Il y a eu un conflit très évident au mois de décembre contre Cristina Kirchner et on a obligé le responsable de la direction de ce service secret de quitter son poste. Ca a généré toute une situation de conflit interne au sein des services secrets. Cette personne-là était le contact de Nisman auprès des services secrets, qui ont dit que c’était lui qui leur fournissait les informations pour garantir justement l’avancement de l’enquête. On ne sait pas exactement quel a été le rôle des services secrets. Pour l’instant, je crois qu’il faut attendre la suite pour continuer à s’informer et savoir, du coup, comment va finir cette histoire. Le problème dans cette affaire est qu’il y a en fait beaucoup de choses qui ne sont pas claires. On ne sait pas non plus pourquoi le procureur Nisman avait décidé de présenter ce dossier à ce moment de l’année. Même la réforme des services secrets - une mesure très attendue qu’on peut considérée comme positive - a été lancée en toute rapidité au cours de cette semaine, sans un accord préalable avec les forces de l’opposition.

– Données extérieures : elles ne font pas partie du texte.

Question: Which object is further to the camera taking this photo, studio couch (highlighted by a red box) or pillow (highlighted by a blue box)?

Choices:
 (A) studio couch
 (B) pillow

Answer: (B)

Vous voulez dire qu’il y a un vrai problème de méthode de la part du camp Kirchner ?
Exactement. Ce n’est pas quelque chose de nouveau. La crise agricole a été un autre exemple qui montre comment le gouvernement lance des mesures sans vraiment créer une ambiance de coordination, d’articulation politique qui pourrait justement légitimer cette mesure, au-delà des appuis stricts du gouvernement.

En s’attaquant aux services de renseignement, Cristina Kirchner s’attaque à un symbole de la puissance de ces services qui, vous l’avez dit, ont pris du poids sous la dictature argentine. Est-ce que s’attaquer à cet Etat dans l’Etat - si j’ose dire - n’est pas vouloir tourner une page dans la vie politique argentine ?
Cela pourrait constituer un point d’inflexion dans le devenir de la démocratie argentine. Même si on peut considérer qu’il y a là des activités qui doivent rester dans l’ombre de la lumière publique, on ne peut pas accepter l’action des groupes qui restent tout à fait à l’écart de la loi et des institutions de la République.

Est-ce que l’on peut dire aujourd’hui que la présidente argentine s’attaque à un tabou ?
Elle a décidé de s'attaquer à un domaine qui n'avait jamais été abordé depuis le retour de la démocratie en Argentine en 1983. C’est une mesure positive mais prise dans un contexte convulsionné par la crise, mais surtout d’antagonismes exacerbés dans l’opinion publique comme dans les chambres politiques. Cela me semble un peu critiquable, tenant compte du fait qu’elle ne sort pas d’un consensus avec l’ensemble des forces politiques.

La société argentine est extrêmement divisée, très polarisée face à cette crise. Comment vous l’expliquez ?
En fait, c’est une division historique, installée et exacerbée avec la montée du péronisme dans les années 1945 et aujourd’hui, on peut dire aussi accentuée par l’action du gouvernement et par une partie de l’opposition qui a eu un comportement très critique vis-à-vis du gouvernement en exacerbant aussi cette division déjà installée dans la société.